John Daniel Powers
It's like she's saying, 'Look at me, but don't judge me too harshly.'
Lorely Rodriguez, the 23-year-old singer known as Empress Of, creates songs so arty and high-concept that The Guardian called her pretentious. Do a bit more digging and you'll see that she doesn't take herself that seriously. On Twitter she describes herself as "sextacy" and follows self-deprecating folks like Bill Murray and Tyler, the Creator. On Facebook she calls her musical genre "selfie." It's like she's saying, "Look at me, but don't judge me too harshly."
Pretentious or not, Empress Of serves a quality product: dreamy pop with electronic flourishes that add intriguing textures and rhythms. She's also early in her career, with only two EPs to her name, so she's got plenty of room to grow.
Here are three songs to check out before her Oct. 31 performance at the UW Union South Sett.
Several versions of this song are floating around the Internet. One, recorded in Brooklyn, N.Y., two years ago, presents the artist as a sweet-voiced angel dressed in lace. She plays a piano, emoting as she sings lyrics like "Don't tell me it's too late for us/I want to wake up with you/By your side/Watching skies all through the night." With swirls of keyboard, hazy reverb and a slow, bass-laden beat, the official video seems tailor-made for a steamy makeout session, not the hopeful hand-holding the former recording brings to mind.

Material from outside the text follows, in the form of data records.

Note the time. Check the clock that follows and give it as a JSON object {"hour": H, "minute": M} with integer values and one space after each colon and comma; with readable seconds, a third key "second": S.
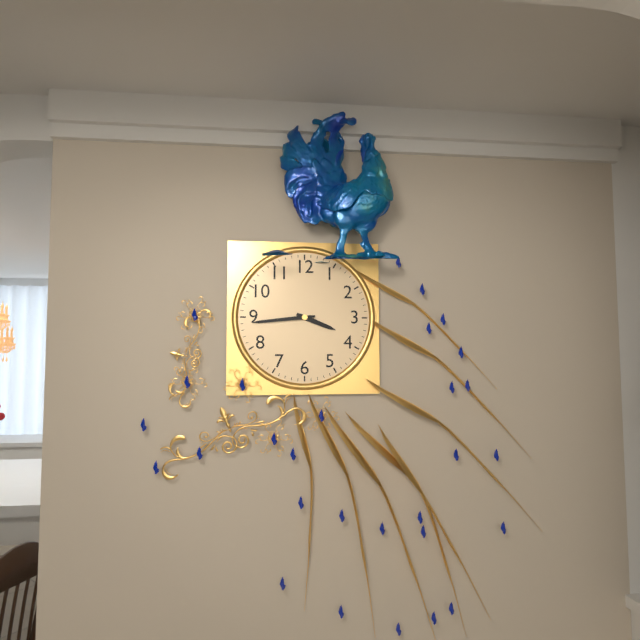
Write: {"hour": 3, "minute": 44}
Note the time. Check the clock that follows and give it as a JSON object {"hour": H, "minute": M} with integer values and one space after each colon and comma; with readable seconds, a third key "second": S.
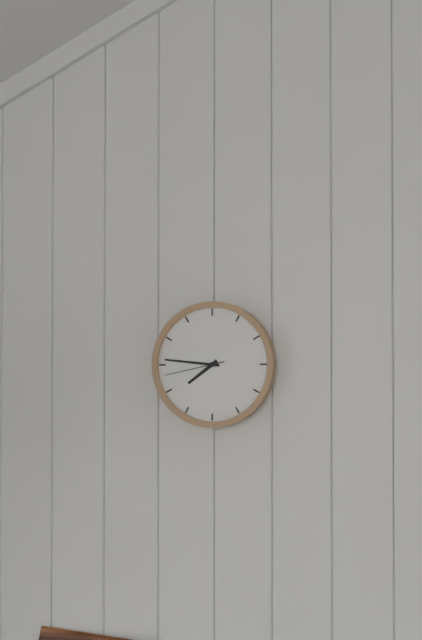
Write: {"hour": 7, "minute": 46, "second": 43}
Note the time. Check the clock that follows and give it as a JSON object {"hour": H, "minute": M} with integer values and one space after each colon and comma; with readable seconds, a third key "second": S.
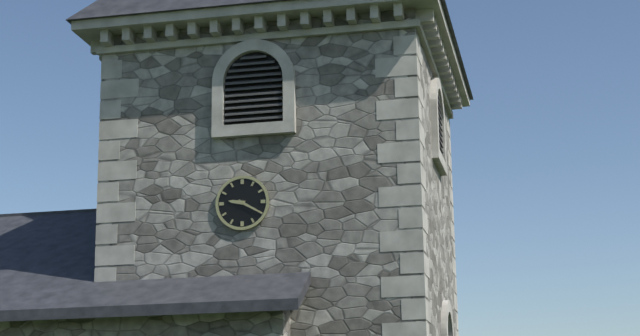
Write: {"hour": 9, "minute": 20}
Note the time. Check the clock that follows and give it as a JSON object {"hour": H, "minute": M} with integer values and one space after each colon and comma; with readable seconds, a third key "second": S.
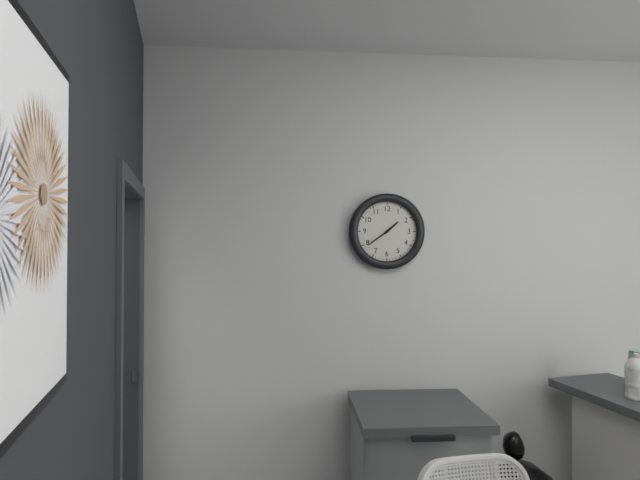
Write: {"hour": 1, "minute": 39}
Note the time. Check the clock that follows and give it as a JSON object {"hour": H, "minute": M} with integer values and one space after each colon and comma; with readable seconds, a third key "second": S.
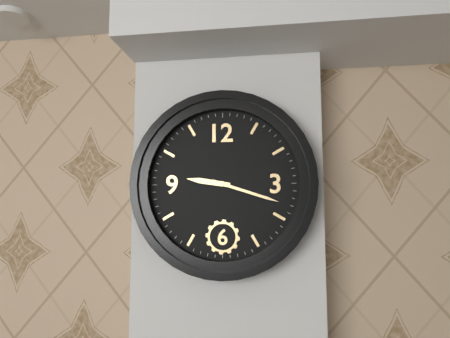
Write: {"hour": 9, "minute": 18}
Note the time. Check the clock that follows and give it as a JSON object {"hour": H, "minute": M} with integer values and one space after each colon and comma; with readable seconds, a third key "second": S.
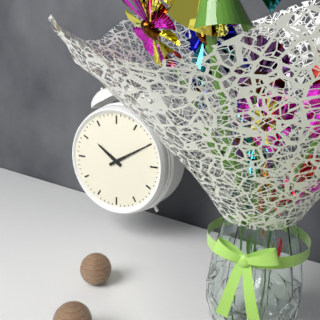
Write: {"hour": 10, "minute": 10}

Both renditions are jaw-droppingly beautiful, though.
The Guardian names this track when dubbing Empress Of's work "torch songs from another dimension," while others have commented that it seems to be about a ghostly figment of the artist's imagination. It marries the gauzy magic of a '90s shoegaze song by My Bloody Valentine with the dark sentimentality of a Lykke Li tune, without sounding derivative of either. Synth melodies emerge in loops, giving the song a hypnotic quality as Empress Of asks her spectral lover to reveal what her future will be. This song should be a hit if she performs it at her Halloween gig.

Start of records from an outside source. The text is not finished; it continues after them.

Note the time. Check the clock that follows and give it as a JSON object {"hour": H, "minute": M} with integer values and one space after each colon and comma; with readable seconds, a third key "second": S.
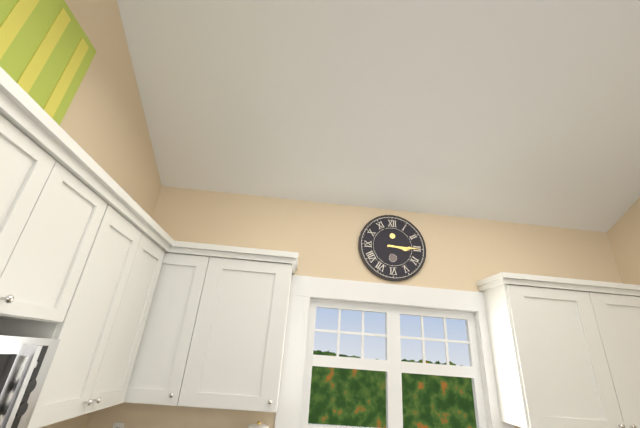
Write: {"hour": 3, "minute": 15}
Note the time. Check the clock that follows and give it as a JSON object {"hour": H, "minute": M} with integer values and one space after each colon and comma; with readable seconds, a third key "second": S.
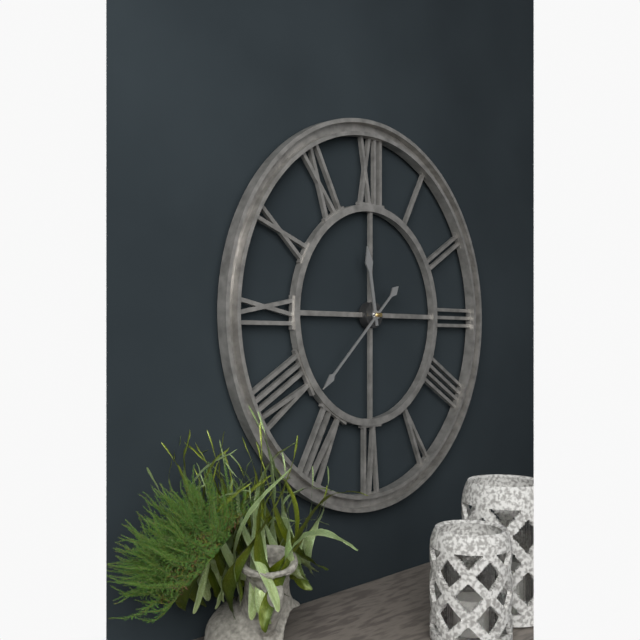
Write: {"hour": 11, "minute": 38}
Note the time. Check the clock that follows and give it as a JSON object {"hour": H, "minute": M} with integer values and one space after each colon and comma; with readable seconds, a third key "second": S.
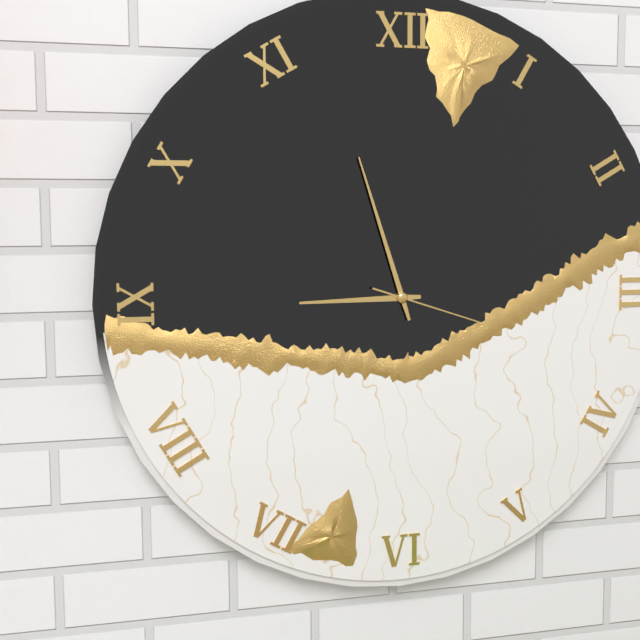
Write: {"hour": 8, "minute": 57, "second": 18}
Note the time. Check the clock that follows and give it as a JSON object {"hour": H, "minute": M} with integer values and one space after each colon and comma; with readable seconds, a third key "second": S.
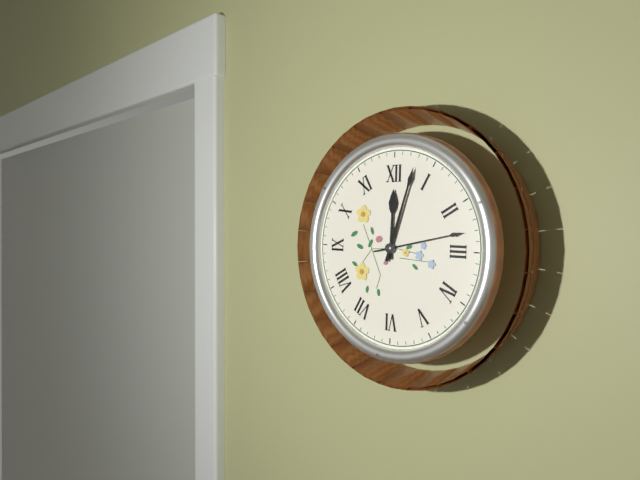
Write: {"hour": 12, "minute": 3, "second": 13}
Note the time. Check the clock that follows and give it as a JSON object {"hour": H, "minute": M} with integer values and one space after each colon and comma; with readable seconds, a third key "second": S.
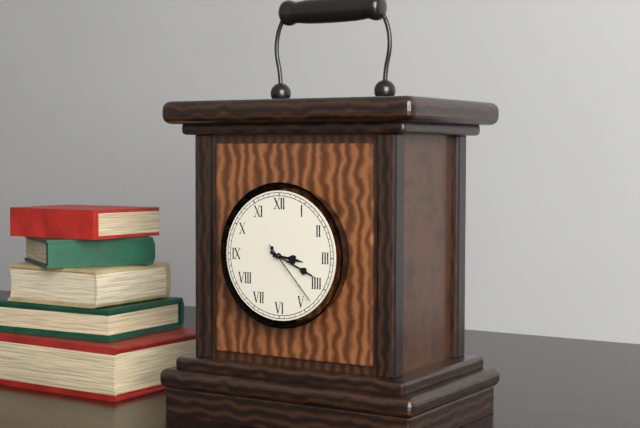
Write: {"hour": 3, "minute": 19, "second": 23}
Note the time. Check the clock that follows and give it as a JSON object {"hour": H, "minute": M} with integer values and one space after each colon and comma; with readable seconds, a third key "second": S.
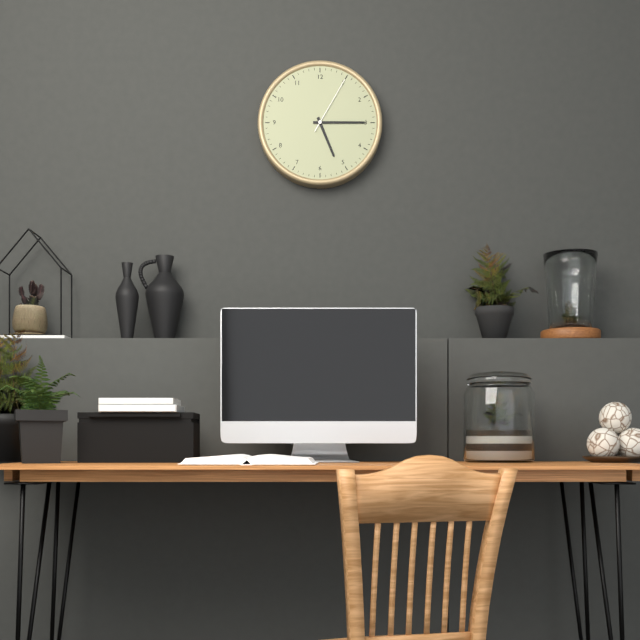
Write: {"hour": 5, "minute": 15, "second": 5}
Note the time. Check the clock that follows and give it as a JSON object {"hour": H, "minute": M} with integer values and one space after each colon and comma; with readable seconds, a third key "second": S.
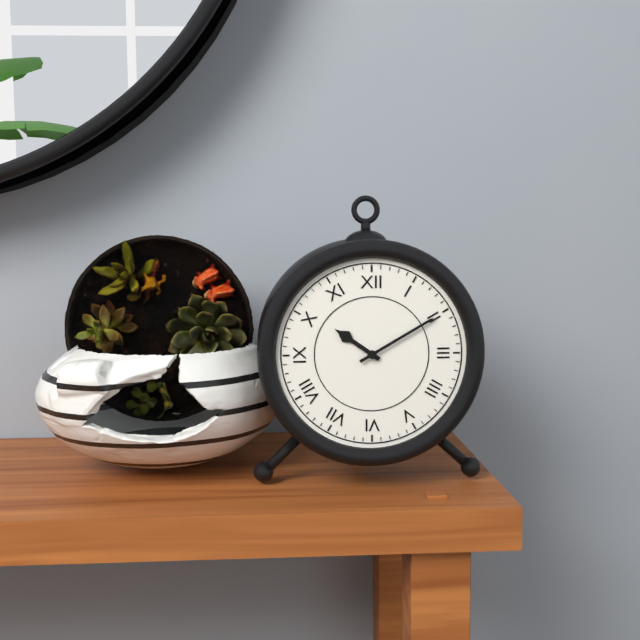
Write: {"hour": 10, "minute": 10}
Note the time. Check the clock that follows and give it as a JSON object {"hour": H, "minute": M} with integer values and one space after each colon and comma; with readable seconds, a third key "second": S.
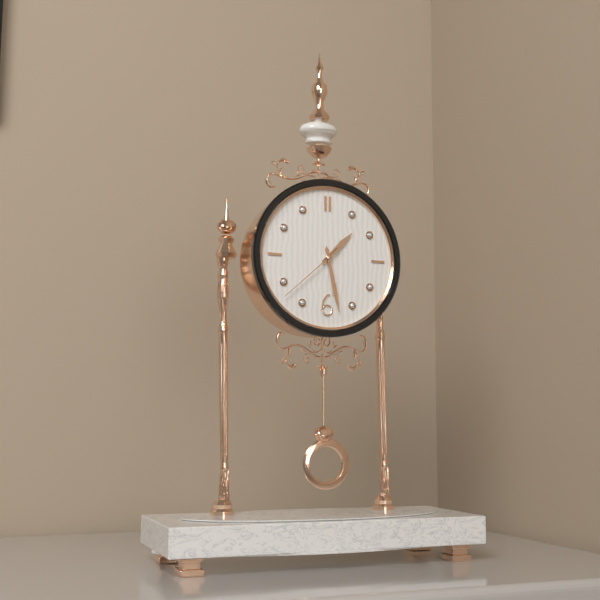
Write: {"hour": 1, "minute": 28, "second": 38}
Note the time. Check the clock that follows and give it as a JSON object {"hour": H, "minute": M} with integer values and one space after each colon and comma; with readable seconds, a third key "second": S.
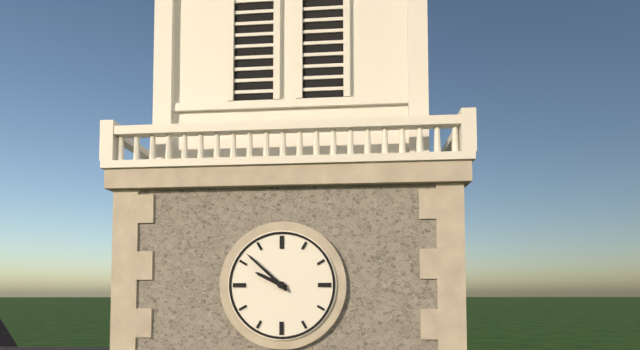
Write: {"hour": 9, "minute": 52}
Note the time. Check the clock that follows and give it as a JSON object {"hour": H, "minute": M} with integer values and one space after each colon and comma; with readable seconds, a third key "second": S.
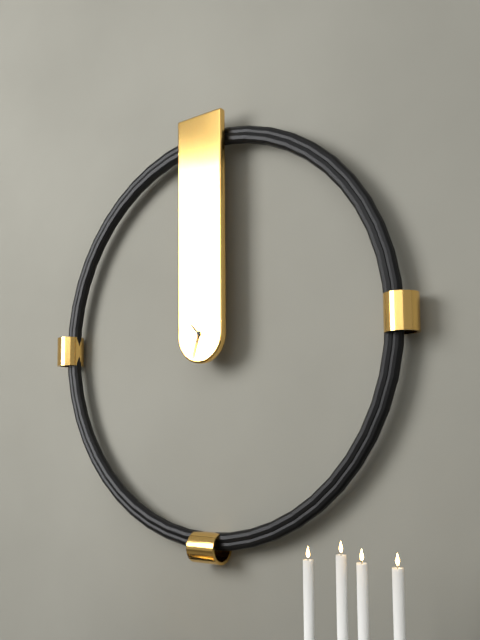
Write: {"hour": 10, "minute": 33}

Empress Of delivers her lyrics in Spanish on this mystical track about melancholy and the moon. But understanding the words isn't necessary for enjoying the tune. The original recording boasts a haunting minor-key intro that gives way to a rhythmic interlude of labored breathing and a virtuosic chorus of whoas and space noises. El Guincho's remix dresses the track for a club with a glitchy beat and the sound of a crowd chattering in Spanish, then sprinkles snippets of the original over a lounge-style keyboard melody. Delorean's version drapes the song in smiles and rainbows, adding cheerful, bell-like synth sounds fit for a J-pop hit.